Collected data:
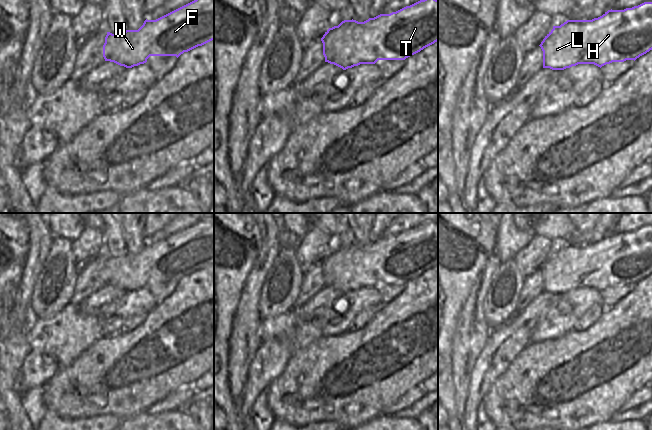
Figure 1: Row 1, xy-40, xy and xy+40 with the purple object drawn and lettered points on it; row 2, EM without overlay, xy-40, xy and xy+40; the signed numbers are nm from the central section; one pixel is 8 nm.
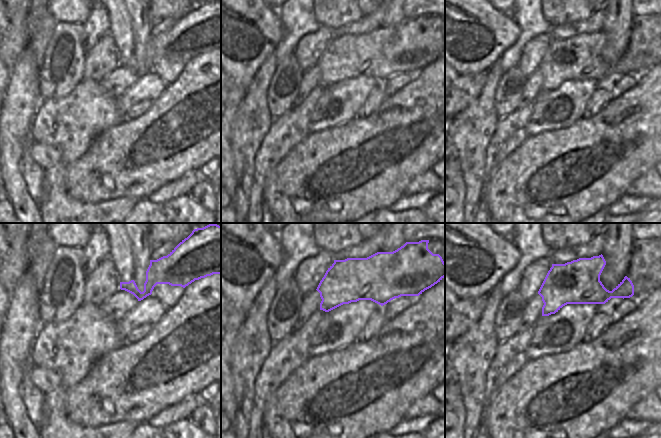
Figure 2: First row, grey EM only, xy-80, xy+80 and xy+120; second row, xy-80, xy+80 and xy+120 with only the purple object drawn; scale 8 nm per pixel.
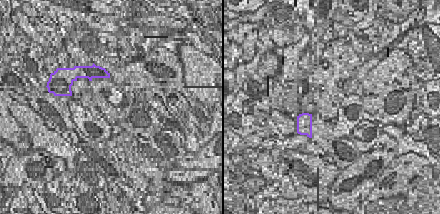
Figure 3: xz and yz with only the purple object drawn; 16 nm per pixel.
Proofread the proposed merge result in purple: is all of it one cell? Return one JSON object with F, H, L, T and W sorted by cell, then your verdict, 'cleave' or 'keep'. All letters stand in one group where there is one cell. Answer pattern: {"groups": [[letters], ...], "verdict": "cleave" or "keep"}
{"groups": [["F", "H", "L", "T", "W"]], "verdict": "keep"}

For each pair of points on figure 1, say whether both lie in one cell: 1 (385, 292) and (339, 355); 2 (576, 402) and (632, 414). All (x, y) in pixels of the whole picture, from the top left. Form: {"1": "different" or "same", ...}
{"1": "different", "2": "different"}

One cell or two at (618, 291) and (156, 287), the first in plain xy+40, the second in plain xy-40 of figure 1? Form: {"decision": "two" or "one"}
{"decision": "one"}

Your instructions: Set down every record above exactly as it stands, but skip the pictures.

Solution to the problem:
Figure 1: Row 1, xy-40, xy and xy+40 with the purple object drawn and lettered points on it; row 2, EM without overlay, xy-40, xy and xy+40; the signed numbers are nm from the central section; one pixel is 8 nm.
Figure 2: First row, grey EM only, xy-80, xy+80 and xy+120; second row, xy-80, xy+80 and xy+120 with only the purple object drawn; scale 8 nm per pixel.
Figure 3: xz and yz with only the purple object drawn; 16 nm per pixel.
Proofread the proposed merge result in purple: is all of it one cell? Return one JSON object with F, H, L, T and W sorted by cell, then your verdict, 'cleave' or 'keep'. All letters stand in one group where there is one cell. Answer pattern: {"groups": [[letters], ...], "verdict": "cleave" or "keep"}
{"groups": [["F", "H", "L", "T", "W"]], "verdict": "keep"}

For each pair of points on figure 1, say whether both lie in one cell: 1 (385, 292) and (339, 355); 2 (576, 402) and (632, 414). All (x, y) in pixels of the whole picture, from the top left. Form: {"1": "different" or "same", ...}
{"1": "different", "2": "different"}

One cell or two at (618, 291) and (156, 287), the first in plain xy+40, the second in plain xy-40 of figure 1? Form: {"decision": "two" or "one"}
{"decision": "one"}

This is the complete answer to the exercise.